WORK TO BE COMPLETED:
Reproduce word for word the lines of the entries starting at the line that contains "### ✅ Prisma" and ending at the final line of the entries.

SUPPLIED MATERIAL:
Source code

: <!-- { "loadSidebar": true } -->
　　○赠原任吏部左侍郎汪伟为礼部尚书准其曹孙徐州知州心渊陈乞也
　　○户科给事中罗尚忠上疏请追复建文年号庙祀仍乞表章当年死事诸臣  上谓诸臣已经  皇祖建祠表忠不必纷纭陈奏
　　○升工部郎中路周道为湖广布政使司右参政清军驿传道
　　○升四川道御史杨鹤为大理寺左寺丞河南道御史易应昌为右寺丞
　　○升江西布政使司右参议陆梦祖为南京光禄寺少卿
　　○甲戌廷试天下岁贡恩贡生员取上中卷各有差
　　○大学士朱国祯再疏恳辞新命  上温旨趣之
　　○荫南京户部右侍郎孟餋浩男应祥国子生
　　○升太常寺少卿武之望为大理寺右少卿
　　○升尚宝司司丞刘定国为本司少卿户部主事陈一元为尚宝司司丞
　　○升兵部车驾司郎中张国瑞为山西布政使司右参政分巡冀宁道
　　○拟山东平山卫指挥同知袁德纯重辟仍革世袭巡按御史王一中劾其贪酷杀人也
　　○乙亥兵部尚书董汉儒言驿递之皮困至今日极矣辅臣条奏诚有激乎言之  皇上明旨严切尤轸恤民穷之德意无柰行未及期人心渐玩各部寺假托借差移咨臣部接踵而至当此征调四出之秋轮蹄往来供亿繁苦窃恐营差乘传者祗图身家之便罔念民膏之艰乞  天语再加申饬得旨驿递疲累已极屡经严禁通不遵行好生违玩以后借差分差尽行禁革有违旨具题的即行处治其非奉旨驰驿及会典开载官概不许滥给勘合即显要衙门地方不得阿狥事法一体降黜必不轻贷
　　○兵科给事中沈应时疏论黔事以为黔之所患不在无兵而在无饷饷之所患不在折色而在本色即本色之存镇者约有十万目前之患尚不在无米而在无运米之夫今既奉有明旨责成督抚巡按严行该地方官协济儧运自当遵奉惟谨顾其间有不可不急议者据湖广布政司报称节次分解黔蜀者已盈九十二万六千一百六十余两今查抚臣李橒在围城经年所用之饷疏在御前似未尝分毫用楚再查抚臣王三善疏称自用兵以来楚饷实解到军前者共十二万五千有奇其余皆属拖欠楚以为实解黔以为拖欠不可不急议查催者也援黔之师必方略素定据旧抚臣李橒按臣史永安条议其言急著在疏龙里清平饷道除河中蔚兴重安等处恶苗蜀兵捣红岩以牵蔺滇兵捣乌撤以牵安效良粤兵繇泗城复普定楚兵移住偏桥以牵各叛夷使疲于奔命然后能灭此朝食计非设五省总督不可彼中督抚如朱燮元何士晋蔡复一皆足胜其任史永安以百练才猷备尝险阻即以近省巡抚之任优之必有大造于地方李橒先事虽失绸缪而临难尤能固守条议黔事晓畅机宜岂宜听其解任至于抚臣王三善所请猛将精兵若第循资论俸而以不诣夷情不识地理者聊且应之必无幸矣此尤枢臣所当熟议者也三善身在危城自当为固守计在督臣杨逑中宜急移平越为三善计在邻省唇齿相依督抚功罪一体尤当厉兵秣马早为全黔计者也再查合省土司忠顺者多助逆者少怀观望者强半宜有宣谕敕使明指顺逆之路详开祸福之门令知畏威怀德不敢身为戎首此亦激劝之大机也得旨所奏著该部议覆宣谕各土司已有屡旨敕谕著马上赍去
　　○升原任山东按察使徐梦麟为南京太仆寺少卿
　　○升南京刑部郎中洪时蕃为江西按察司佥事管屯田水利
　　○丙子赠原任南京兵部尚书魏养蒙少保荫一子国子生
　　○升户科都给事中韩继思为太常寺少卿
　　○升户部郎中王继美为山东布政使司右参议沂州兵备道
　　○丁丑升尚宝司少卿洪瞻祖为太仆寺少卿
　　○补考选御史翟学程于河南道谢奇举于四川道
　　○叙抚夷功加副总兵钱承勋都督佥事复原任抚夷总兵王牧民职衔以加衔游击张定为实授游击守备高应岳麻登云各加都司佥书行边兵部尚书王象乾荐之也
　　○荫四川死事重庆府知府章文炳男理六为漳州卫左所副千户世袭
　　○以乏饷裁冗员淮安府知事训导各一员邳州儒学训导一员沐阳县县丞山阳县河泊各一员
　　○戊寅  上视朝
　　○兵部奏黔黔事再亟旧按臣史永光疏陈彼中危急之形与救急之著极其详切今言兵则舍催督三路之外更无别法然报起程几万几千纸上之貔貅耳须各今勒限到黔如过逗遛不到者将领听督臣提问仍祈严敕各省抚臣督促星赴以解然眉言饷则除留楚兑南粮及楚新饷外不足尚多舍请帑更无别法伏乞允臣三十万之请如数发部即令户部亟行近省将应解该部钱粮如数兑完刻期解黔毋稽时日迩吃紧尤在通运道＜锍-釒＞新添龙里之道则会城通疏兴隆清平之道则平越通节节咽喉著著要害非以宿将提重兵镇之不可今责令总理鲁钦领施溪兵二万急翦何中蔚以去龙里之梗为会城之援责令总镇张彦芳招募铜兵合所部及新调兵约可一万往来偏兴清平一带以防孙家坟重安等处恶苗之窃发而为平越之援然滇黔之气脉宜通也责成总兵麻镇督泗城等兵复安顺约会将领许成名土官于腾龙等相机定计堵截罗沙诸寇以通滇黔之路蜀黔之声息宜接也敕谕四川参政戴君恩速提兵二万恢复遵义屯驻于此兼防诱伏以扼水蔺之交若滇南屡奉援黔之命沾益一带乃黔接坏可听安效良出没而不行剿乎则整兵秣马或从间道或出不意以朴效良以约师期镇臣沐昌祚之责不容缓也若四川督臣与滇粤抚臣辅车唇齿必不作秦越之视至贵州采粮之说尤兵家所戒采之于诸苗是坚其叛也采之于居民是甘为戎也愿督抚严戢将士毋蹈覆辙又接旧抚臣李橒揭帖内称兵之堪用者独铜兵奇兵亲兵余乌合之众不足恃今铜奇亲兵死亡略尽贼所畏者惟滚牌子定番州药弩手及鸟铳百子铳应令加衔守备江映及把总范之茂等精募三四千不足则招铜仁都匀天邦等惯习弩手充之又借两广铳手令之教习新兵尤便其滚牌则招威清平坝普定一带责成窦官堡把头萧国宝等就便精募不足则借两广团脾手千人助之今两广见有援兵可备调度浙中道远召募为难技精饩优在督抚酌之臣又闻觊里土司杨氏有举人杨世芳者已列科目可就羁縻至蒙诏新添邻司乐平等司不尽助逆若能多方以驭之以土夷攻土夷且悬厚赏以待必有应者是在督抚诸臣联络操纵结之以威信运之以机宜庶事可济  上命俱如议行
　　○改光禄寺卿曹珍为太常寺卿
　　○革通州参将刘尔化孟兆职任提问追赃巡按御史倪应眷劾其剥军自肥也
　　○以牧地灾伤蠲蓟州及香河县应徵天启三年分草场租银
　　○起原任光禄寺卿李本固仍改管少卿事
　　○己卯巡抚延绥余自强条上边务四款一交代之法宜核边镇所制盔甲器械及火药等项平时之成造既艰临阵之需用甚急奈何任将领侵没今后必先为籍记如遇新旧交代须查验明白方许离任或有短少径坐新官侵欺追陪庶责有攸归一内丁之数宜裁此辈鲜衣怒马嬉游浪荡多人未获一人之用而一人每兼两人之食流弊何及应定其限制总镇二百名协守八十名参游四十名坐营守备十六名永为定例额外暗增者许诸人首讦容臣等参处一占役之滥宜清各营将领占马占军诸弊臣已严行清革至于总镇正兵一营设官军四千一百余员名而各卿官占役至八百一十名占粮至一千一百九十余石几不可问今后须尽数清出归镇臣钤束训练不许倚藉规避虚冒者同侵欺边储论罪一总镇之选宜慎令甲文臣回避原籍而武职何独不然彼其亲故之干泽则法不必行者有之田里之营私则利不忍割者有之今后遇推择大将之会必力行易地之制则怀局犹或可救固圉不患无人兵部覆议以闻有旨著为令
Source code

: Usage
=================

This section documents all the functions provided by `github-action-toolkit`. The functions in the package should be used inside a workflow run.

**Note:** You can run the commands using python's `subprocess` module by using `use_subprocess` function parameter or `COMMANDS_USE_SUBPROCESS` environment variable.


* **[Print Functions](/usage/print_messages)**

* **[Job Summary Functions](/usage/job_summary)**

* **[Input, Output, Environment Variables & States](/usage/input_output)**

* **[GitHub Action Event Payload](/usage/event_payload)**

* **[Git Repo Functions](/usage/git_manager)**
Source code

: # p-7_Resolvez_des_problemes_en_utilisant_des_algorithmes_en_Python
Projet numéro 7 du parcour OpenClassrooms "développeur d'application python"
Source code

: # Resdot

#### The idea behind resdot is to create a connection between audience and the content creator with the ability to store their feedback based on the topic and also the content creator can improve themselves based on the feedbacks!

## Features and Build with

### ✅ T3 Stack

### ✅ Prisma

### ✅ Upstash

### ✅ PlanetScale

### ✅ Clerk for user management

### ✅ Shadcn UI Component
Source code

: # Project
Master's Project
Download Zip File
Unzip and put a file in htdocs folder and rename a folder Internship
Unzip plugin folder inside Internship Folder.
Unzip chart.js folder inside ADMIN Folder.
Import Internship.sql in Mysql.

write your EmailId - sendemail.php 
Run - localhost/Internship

RESULT FOR THIS EXERCISE:
### ✅ Prisma

### ✅ Upstash

### ✅ PlanetScale

### ✅ Clerk for user management

### ✅ Shadcn UI Component
Source code

: # Project
Master's Project
Download Zip File
Unzip and put a file in htdocs folder and rename a folder Internship
Unzip plugin folder inside Internship Folder.
Unzip chart.js folder inside ADMIN Folder.
Import Internship.sql in Mysql.

write your EmailId - sendemail.php 
Run - localhost/Internship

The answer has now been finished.